DIRECTIONS: How many lines in the material below include the word "Green"? Give only the number.

GIVEN DATA:
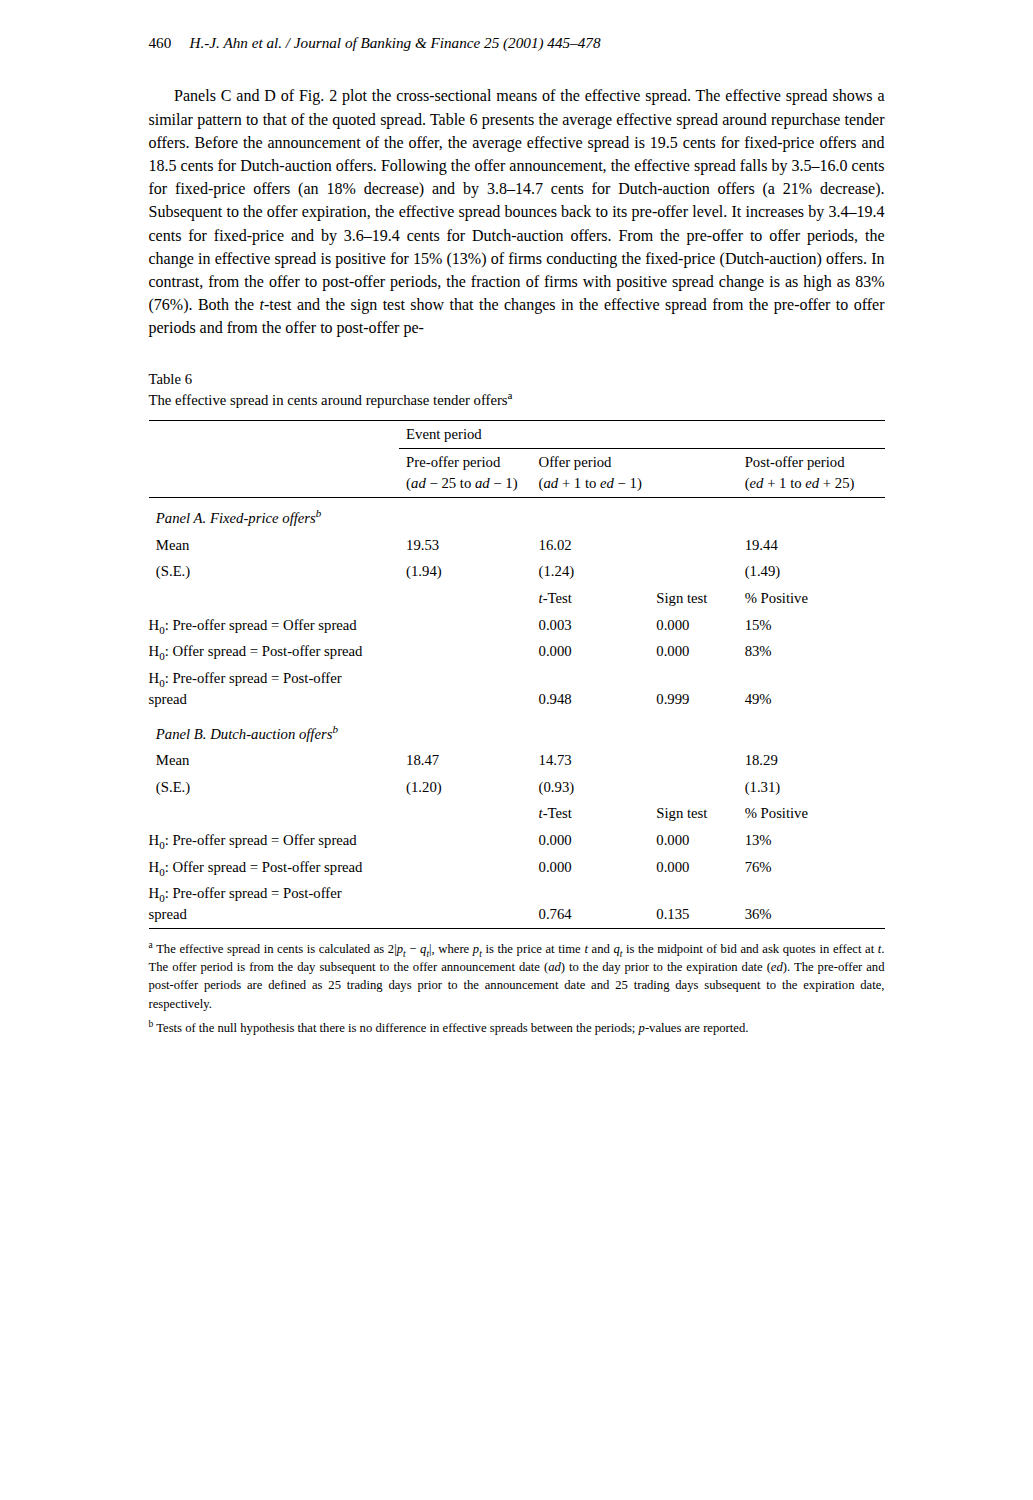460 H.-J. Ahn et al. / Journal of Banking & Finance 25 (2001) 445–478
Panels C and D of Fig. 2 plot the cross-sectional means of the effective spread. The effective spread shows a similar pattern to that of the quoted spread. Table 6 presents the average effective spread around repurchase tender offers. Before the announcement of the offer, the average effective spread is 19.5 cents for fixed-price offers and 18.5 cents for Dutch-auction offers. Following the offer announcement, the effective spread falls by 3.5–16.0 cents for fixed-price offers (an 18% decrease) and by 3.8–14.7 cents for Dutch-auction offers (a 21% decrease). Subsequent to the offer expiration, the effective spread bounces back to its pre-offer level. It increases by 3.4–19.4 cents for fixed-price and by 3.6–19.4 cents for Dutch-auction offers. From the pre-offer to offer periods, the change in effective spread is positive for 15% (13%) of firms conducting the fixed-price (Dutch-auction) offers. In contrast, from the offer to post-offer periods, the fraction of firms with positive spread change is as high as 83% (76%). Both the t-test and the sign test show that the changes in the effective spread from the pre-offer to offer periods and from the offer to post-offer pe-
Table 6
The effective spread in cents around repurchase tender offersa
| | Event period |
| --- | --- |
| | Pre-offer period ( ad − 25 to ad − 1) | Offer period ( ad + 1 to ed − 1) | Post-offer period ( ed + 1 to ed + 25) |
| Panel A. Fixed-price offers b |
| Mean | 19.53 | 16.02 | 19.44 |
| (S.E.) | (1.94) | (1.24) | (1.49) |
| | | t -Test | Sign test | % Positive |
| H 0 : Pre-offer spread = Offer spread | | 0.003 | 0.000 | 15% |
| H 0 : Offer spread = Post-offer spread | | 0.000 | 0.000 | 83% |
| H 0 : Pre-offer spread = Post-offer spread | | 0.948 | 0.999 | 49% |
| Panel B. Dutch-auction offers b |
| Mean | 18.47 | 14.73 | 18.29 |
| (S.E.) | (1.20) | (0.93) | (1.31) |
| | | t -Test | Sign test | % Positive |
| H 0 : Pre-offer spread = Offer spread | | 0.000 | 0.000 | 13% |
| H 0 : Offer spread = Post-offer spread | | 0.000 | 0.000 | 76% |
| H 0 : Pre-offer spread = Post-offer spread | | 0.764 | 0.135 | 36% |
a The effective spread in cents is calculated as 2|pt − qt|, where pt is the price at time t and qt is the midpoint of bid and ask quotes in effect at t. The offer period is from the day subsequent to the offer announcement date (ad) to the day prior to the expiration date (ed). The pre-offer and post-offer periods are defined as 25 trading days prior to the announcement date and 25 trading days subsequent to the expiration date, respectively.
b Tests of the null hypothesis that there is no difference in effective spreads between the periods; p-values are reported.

* * *

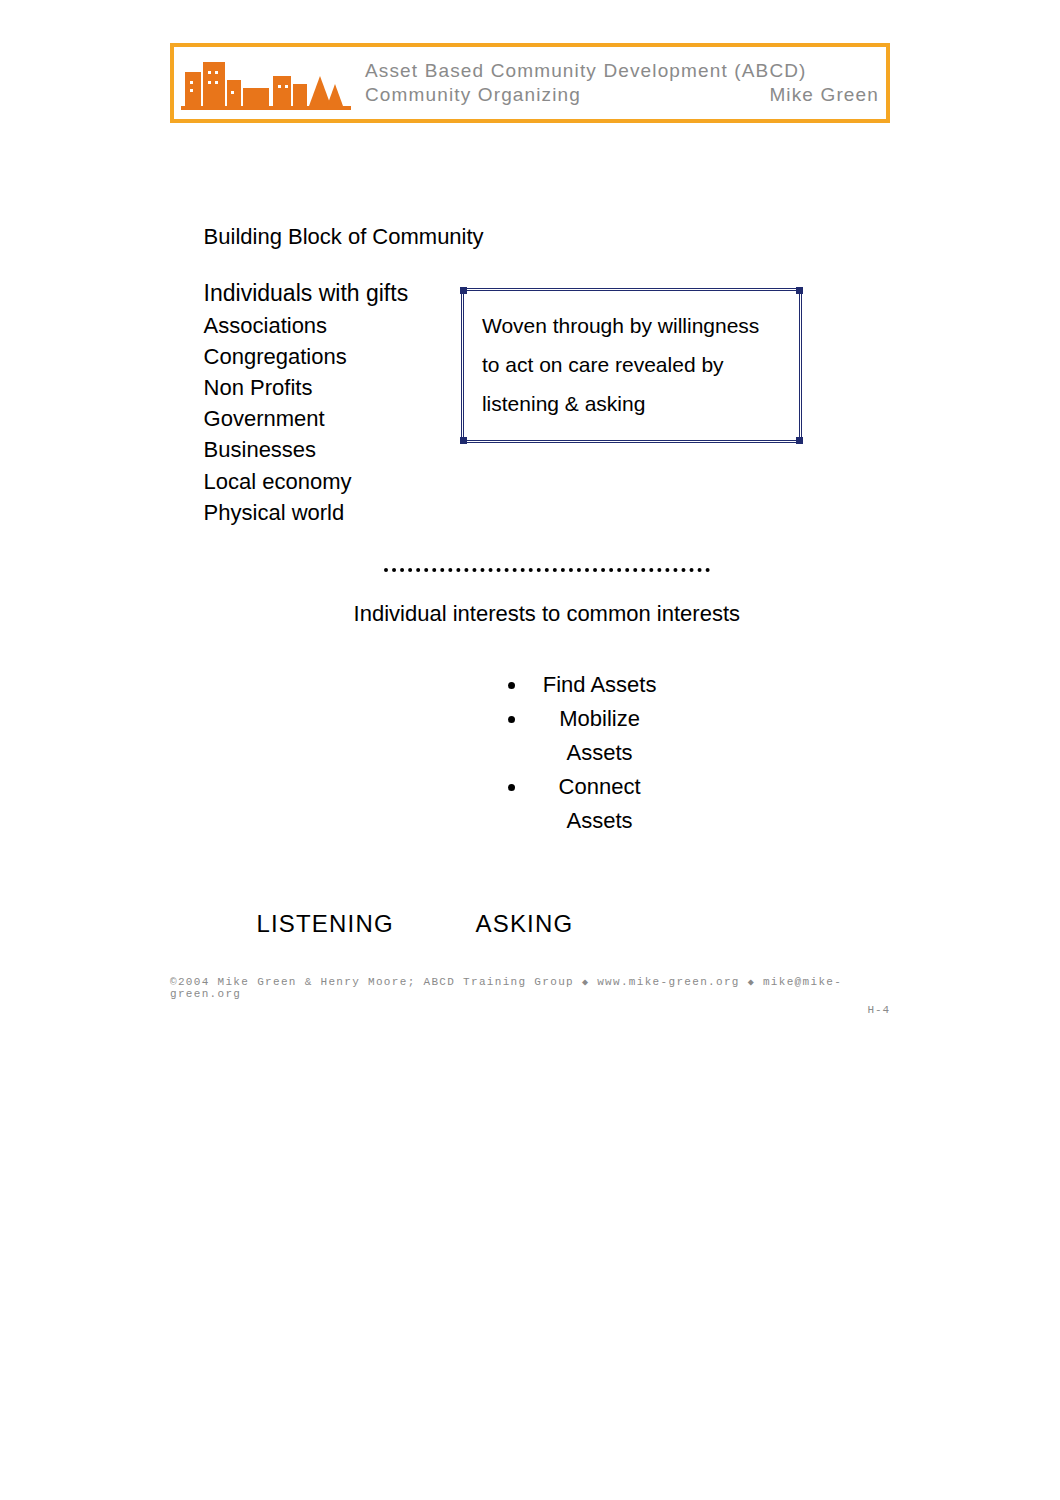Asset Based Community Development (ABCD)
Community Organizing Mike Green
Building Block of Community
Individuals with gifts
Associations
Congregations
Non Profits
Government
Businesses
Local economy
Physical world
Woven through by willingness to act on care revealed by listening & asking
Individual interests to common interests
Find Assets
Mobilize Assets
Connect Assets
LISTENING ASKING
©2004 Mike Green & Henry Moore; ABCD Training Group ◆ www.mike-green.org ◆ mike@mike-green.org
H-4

RESPONSE TO THIS TASK: 2